All societies have laws that at least some do not agree with; those with specific attitudes towards any given issue may be correlated with belief, or lack thereof.
Your choice of marriage laws is most telling. Marriage laws are, by definition, civil. The changes to the laws, the resistance to which is strongly correlated to religious belief, in no way forces the religious to do anything. However, leaving the laws unchanged prohibits the non-religious (or, in no small number of cases, the religious who do not buy the sectarian argument) from doing something.
The religious are imposing their will upon those who are not, or those who are, and disagree.
I have already said public funding for abortion is wrong, for the same reason that public subsidy for any private choice, say the AFDC that follows choosing not to abort, is wrong.
Similarly, hiring laws and the welfare state exist because, in the end, people in sufficient number supported the politicians who put those laws in place. That is no more a secular imposition on religionists than Operation Iraqi Freedom was a religionist imposition on the secular.
There are those who make the latter argument, but that doesn't mean it isn't silly.
... who are not religious, or those who are, and disagree.
Girls now need not be ignorant naifs used and tossed away the way were for thousands of years. They don't have to throw themselves into the river anymore.
Then why have any sympathy for them when they become pregnant? Also, doesn't all this talk about autonomy work just as well for infanticide as for abortion?
"The single biggest category mistake comes simply from putting the characteristics of any civilized society into a secular v. sectarian dichotomy."
"The religious are imposing their will upon those who are not, or those who are, and disagree."
...
You also state my point, even though you disagree with it
"Similarly, hiring laws and the welfare state exist because, in the end, people in sufficient number supported the politicians who put those laws in place."
Why doesn't this apply to the people who support anti-abortion laws? Why impose a sectarian / secular diochotomy on that issue in particular?
Peter Burnet wrote: "...doesn't all this talk about autonomy work just as well for infanticide as for abortion?"

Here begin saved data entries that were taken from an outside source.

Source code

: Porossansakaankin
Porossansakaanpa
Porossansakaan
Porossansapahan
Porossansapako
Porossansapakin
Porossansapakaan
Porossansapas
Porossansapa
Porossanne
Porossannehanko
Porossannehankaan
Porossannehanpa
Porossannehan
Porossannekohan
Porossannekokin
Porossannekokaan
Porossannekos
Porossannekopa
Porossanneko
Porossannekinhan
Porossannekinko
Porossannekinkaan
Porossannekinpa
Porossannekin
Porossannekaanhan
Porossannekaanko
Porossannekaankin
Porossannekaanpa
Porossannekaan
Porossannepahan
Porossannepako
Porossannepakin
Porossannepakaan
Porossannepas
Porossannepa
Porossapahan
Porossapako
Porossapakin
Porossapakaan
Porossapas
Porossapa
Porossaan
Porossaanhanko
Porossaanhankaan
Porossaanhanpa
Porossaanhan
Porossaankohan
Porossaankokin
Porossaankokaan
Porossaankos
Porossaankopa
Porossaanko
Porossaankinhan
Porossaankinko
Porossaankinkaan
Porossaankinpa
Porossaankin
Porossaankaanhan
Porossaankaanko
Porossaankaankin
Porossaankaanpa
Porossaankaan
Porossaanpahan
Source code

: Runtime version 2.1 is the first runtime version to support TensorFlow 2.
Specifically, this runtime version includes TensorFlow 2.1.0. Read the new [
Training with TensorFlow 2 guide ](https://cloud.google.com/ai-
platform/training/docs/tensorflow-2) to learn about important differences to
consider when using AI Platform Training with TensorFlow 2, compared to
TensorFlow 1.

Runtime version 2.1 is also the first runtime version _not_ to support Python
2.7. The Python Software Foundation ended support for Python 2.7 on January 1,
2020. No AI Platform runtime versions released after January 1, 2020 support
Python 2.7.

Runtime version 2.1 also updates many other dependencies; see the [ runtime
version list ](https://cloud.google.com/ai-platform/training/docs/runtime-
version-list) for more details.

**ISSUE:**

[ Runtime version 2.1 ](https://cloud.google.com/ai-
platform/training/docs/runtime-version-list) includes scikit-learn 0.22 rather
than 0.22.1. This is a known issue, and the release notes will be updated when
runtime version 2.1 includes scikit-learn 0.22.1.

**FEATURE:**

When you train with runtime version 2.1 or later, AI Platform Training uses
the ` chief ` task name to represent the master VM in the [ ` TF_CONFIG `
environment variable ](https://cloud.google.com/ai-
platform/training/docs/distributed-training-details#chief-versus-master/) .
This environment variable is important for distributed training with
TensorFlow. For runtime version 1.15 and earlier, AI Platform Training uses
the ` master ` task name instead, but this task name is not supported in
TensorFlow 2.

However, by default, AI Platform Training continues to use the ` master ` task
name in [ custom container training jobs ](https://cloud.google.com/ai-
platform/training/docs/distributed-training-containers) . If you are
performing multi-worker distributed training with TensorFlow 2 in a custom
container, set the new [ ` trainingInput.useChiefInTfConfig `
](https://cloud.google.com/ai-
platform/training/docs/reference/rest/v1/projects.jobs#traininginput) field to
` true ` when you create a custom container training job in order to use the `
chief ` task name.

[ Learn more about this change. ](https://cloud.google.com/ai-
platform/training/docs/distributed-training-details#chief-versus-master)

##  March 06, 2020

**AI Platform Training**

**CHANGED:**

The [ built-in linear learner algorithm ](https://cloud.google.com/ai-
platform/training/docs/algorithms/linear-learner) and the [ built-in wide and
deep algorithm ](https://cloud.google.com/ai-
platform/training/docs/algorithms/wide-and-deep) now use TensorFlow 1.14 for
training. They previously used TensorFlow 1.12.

Objectively, I think it does. A 20 week fetus is usually sustainable outside the womb. A 20 week old baby can't take care of itself and needs to be sustained by others. What's the difference?
So it's only partly about autonomy. It's also about when the mother is allowed to have killed an otherwise sustainable entity.
Peter, I don't have sympathy for them, that's the point of my comment.
Well, I have some sympathy for them, although I find their behavior exasperating.
To revert to the young woman with the serial abortions that my wife and I knew, she was none too bright, had been brought up in a destructive way and was not well set up for independence.
I know, I know, those are excuses, not justifications. Still, I think I'll save my lack of sympathy for bankers.
Why impose a sectarian / secular diochotomy on that issue in particular?
Because the arguments underlying the pro-life argument are almost entirely religionist, that's why.
In most of the other cases you cited, there are material arguments on either side you agree with, or not. (we will ignore for the moment how the religious should -- but do not -- favor, say, extremely progressive taxation).
By your line of reasoning, eliminating blue laws, or compulsory religious broadcasting on Sundays (you may be too young to remember that) is an example of secular imposition on the religious.
And I just don't see how I am making your argument to note that changes in non-religious marriage laws are resisted by the religious, for religious reasons, in order to govern others' behavior.
Bret:
Objectively, I think it [autonomy work just as well for infanticide] does. A 20 week fetus is usually sustainable outside the womb.
Well, I think 20 weeks is shy of reality, but no matter.
Up until some point, whether it is 19 weeks or 24, there is no way the woman can transfer ownership to someone else.
As opposed to after birth -- adoption happens all the time.